Was Riverdale camp?

Postmodern pandemonium.

Tia Glista sends off one of the weirdest shows on television.

The CW drama Riverdale can be summed up by its most viral scene: Jughead (Cole Sprouse) whines, “In case you haven’t noticed, I’m weird. I’m a weirdo. I don’t ‘fit’ ‘in,’ and I don’t want to fit in. Have you ever seen me without this stupid hat on? That’s weird.” Jughead, one of the show’s protagonists, is embarrassingly emphatic, as are the writers, who nod toward the rules of their own diegesis—this is Jughead’s ‘bit,’ and they are committed to it. They are also right about something else: even in the nonsensical landscape of teen dramas, Riverdale is a weirdo, and as its seven seasons wrapped up this month, it feels accurate to say that there will never be another show like it, a show full of epic highs and lows, a show so audacious and unhinged that it warrants more meaningful attention than it has thus far received.
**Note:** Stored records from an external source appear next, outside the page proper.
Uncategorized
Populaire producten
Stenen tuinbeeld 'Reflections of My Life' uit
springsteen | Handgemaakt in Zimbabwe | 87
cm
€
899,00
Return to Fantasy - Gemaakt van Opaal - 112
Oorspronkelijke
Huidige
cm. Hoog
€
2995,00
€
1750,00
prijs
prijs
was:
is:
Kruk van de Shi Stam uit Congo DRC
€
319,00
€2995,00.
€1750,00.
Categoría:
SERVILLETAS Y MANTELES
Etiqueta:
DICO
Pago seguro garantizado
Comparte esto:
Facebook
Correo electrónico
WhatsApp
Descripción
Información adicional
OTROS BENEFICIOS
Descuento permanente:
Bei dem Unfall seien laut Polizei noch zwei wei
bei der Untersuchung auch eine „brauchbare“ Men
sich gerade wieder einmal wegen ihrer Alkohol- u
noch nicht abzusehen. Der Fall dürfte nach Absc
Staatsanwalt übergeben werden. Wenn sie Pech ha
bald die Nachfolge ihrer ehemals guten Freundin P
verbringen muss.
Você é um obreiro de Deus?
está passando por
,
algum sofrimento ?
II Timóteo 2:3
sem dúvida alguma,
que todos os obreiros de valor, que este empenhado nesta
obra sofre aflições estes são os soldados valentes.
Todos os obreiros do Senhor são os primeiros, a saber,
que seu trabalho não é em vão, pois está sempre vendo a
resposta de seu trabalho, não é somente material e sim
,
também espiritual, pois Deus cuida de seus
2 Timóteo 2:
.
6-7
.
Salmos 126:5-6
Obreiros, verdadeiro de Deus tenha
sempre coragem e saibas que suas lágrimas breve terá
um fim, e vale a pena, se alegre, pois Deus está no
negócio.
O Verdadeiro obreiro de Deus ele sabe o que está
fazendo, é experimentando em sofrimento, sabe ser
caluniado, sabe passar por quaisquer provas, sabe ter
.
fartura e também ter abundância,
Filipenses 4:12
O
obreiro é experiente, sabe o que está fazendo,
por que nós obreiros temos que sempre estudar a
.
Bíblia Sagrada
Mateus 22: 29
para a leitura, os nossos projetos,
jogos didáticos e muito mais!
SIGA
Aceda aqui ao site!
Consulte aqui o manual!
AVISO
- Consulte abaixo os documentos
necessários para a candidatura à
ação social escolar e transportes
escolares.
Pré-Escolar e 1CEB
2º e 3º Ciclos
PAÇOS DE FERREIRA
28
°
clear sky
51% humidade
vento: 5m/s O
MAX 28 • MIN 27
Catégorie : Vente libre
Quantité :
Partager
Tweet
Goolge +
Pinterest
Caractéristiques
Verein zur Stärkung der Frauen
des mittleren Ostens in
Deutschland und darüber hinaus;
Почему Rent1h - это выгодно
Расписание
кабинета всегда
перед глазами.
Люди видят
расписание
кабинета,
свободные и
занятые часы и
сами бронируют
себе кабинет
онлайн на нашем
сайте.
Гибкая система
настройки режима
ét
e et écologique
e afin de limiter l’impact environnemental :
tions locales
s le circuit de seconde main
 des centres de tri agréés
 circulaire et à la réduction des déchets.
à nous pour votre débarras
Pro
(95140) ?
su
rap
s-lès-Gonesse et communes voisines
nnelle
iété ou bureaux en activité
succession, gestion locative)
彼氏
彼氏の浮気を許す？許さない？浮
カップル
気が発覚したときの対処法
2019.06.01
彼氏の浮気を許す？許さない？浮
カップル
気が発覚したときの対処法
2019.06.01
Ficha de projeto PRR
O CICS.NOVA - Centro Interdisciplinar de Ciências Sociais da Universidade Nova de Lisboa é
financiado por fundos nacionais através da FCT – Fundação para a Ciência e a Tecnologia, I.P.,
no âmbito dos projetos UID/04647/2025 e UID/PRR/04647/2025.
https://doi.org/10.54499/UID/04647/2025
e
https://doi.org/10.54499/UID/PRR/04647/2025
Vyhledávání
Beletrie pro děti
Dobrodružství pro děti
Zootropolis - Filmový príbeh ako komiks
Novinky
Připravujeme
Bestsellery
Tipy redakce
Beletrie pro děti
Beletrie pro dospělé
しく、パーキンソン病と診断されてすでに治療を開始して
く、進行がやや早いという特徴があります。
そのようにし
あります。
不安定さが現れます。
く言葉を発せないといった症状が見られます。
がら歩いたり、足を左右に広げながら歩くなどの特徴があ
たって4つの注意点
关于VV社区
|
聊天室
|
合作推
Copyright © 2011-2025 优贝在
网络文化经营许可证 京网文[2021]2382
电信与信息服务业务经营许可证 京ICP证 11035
Scraps of Riverdale float around the Internet, but most of the adults I know stopped watching years ago, somewhere between the revelation that Betty’s dad was a serial killer and the arrival of an organ-harvesting cult. What began as a present-day adaptation of the Archie comics evolved into an onslaught of murder mysteries, prison breaks, ritual sacrifices, government conspiracies, mob conflicts, bear fights, musicals, time travel, urban planning, quests for the Holy Grail, and Armageddon. It has been a grab bag of every possible dramatic scenario known to the screen, compiled so randomly that the result is absolutely delicious—in fact, Riverdale is an exemplary postmodern text, prone to self-consciousness, intertextuality, and Camp.